(Beginning of Document extract)
Notice of Special General Meeting
12 5월 2009 - 7:20PM
UK Regulatory
TIDMZIP
12 May 2009
Zone-IP Ltd
(`Zone-IP' or `the Company')
(LSE:ZIP)
Availability of the report and accounts, notice of special general meeting and
proposed cancellation of admission to trading on AIM
Zone-IP announces that it has posted a notice of a special general meeting (the
"SGM") as well as the Company's 2008 Report and Accounts to the Company's
shareholders today.
The SGM will take place on 17 June 2009 at 10.00 am (London time) at the
offices of John East & Partners Limited, 10 Finsbury Square, London EC2A 1AD,
UK.
At the SGM, the Company's shareholders (the "Shareholders") will be requested
to consider and vote on the proposal to cancel the admission of the Company's
ordinary shares to trading on the AIM market of the London Stock Exchange ("AIM
"), in accordance with Rule 41 of the AIM Rules. Under Rule 41 of the AIM
Rules, the adoption of such resolution is subject to the approval of holders of
at least 75 per cent of the Company's share capital represented and voted at
the Meeting. If Shareholders approve the proposed resolution, it is expected
that the cancellation of the admission will take place at 7 a.m. UK time on 24
June 2009.
In the past two years, there has been very limited trading in the Company's
shares. Since 1 January 2008, only 321,301 ordinary shares of the Company have
been traded on the market, representing 0.63 per cent. of the issued share
capital of the Company, at a total monetary value of under GBP22,750. At the same
time, the Company has been incurring significant costs and expenses relating to
its listing on AIM, including fees paid to the Company's nominated adviser and
broker and the registrar, annual fees paid to AIM, costs relating to public
announcements and certain fees and expenses of directors and legal counsel
fees. The Directors believe that, in light of the foregoing, it is in the best
interests of Shareholders to cancel the admission of the Company's shares to
AIM, thereby significantly reducing the Company's costs and expenses.
Shareholders should note that cancellation of admission is likely to reduce
significantly the liquidity and marketability of the Company's shares and
Shareholders will no longer be able to effect transactions in the Company's
shares on market. Following cancellation, the Company intends to terminate the
Depository Agreement entered into between the Company and the Depository (the
Issuer of Depository Interests), Capita IRG Trustees Limited ("Capita") on 3
May 2005 (the "Depository Agreement"). Such termination shall take effect 45
days following the Company's notice to Capita of termination. Upon termination
of the Depository Agreement, the Depository Interest facility maintained by
Capita will be disabled and a share certificate will be despatched to each of
the Depository Interests holders.
(End of Document extract)
- _Work instructions_:
1) According to the Zone-IP meeting notice, when is the cancellation of admission expected to take place if shareholders approve it?
2) Using the Zone-IP meeting notice, explain why the Directors believe that cancelling the admission of the shares to AIM is in shareholders' best interests.
(Beginning of Dataset content)
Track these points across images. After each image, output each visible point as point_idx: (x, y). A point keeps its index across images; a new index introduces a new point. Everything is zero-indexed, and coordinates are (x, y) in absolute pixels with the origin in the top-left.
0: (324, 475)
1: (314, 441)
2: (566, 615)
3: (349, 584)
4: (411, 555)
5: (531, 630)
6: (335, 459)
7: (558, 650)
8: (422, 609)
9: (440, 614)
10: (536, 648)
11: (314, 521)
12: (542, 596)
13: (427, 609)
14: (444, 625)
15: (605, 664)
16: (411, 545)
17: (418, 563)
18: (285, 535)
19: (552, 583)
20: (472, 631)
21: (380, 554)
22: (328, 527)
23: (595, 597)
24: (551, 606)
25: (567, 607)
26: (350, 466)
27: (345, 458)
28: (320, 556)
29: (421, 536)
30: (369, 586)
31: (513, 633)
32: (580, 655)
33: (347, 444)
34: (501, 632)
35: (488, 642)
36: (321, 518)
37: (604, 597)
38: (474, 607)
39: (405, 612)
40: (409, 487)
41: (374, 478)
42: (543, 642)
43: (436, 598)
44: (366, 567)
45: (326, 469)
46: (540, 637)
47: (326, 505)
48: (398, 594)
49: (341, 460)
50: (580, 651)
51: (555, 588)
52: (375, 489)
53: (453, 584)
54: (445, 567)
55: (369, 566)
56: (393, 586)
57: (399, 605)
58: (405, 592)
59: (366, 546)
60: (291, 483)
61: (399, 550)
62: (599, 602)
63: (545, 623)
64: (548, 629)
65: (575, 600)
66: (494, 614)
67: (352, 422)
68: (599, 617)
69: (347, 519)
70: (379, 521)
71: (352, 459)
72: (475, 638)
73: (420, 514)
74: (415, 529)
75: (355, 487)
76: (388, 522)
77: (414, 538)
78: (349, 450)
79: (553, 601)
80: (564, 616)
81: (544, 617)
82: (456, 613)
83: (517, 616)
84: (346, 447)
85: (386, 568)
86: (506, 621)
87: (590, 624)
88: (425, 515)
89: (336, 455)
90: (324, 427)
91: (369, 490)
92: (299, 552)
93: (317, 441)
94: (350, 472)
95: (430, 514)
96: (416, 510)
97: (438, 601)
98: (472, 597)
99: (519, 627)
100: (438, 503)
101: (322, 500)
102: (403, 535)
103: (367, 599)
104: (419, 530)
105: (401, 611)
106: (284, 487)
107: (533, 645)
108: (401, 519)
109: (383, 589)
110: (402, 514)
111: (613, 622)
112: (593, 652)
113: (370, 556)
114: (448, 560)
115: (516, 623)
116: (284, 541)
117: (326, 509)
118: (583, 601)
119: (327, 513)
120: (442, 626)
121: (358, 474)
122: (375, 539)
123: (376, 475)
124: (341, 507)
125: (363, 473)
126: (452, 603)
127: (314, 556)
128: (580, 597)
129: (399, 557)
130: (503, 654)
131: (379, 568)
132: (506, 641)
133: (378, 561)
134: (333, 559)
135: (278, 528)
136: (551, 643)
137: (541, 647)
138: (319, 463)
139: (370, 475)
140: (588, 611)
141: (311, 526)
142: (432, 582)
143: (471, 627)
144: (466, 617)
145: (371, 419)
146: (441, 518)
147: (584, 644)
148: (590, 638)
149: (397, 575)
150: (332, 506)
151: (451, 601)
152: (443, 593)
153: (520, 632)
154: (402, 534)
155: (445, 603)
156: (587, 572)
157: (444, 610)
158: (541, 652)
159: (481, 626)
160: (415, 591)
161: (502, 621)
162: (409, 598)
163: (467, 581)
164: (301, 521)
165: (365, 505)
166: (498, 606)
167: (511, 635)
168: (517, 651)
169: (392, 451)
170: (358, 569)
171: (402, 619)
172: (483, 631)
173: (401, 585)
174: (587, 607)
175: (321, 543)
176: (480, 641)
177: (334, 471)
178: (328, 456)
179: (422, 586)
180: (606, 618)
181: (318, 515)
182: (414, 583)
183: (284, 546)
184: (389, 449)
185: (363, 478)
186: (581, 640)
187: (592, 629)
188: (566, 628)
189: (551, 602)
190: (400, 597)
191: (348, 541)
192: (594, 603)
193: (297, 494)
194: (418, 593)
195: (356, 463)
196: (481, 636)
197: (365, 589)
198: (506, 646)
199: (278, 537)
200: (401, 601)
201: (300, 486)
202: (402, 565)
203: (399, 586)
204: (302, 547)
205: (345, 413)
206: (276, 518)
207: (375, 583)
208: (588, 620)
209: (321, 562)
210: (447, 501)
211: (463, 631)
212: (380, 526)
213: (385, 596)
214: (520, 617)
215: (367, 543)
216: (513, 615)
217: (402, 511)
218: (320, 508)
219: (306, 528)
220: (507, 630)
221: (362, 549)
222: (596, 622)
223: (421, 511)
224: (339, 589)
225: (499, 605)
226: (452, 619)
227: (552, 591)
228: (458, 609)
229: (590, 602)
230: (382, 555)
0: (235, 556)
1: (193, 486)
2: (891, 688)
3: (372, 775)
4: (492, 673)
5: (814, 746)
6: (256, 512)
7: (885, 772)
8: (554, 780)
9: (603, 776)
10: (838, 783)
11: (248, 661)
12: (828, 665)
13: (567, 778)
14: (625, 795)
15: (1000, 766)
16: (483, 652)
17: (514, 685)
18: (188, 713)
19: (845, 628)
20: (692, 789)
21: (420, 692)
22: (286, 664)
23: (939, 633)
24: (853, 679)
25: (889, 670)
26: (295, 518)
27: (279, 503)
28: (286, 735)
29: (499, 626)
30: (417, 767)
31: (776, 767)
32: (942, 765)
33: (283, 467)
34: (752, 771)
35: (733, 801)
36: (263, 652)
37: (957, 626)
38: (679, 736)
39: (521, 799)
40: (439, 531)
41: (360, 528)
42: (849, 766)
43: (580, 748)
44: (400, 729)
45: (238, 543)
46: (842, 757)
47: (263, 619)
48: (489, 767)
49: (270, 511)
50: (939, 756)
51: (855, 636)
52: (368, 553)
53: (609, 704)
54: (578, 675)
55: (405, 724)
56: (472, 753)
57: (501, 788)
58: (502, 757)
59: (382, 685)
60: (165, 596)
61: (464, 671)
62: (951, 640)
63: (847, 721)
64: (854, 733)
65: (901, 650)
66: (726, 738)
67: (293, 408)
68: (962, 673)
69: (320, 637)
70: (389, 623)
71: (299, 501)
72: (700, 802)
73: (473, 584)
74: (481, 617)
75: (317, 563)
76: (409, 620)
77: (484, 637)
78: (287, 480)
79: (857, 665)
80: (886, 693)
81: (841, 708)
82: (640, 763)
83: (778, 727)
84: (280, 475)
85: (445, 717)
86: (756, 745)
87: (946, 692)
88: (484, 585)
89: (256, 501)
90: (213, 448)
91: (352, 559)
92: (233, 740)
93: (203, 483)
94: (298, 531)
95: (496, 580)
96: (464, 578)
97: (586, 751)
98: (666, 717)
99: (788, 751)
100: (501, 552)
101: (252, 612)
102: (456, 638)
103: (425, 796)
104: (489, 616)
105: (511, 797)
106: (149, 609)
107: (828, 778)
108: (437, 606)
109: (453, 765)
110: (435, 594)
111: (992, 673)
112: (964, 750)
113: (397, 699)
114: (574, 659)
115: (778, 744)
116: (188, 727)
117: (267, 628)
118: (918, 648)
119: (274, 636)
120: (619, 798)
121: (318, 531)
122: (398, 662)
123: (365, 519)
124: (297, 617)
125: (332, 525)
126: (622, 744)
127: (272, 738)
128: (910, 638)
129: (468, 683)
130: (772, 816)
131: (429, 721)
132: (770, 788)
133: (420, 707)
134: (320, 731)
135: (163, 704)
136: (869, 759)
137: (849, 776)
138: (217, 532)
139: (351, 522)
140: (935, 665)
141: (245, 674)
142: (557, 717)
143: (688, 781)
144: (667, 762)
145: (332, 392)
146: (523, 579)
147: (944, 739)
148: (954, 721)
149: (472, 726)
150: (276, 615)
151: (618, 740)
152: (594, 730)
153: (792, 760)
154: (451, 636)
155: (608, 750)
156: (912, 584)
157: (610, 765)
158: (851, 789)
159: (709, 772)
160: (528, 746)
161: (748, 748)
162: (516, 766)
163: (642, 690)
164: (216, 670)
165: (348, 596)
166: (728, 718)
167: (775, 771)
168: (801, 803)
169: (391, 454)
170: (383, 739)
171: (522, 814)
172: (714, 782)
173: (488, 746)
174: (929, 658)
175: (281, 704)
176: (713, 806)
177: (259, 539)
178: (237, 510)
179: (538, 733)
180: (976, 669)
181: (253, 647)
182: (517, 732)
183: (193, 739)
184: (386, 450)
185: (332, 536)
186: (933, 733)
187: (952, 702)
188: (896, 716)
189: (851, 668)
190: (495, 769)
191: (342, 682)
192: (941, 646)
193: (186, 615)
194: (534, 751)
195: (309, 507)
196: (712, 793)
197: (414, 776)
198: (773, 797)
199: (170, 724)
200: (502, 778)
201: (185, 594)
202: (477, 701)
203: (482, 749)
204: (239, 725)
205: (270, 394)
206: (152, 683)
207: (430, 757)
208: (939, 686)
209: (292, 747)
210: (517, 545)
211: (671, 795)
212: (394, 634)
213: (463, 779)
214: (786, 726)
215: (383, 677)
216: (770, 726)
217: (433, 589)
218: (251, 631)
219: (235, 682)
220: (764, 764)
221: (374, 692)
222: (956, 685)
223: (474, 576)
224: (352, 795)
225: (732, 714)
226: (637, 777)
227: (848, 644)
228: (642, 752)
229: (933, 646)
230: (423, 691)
(End of Dataset content)
- _Your responses_:
1) At 7 a.m. UK time on 24 June 2009.

2) Trading in the shares has been very limited. Since 1 January 2008, only 321,301 shares (0.63 per cent of the issued share capital) have traded, for under GBP22,750 in total. Meanwhile, the Company has been paying significant costs for its AIM listing, so cancelling would significantly reduce its costs and expenses.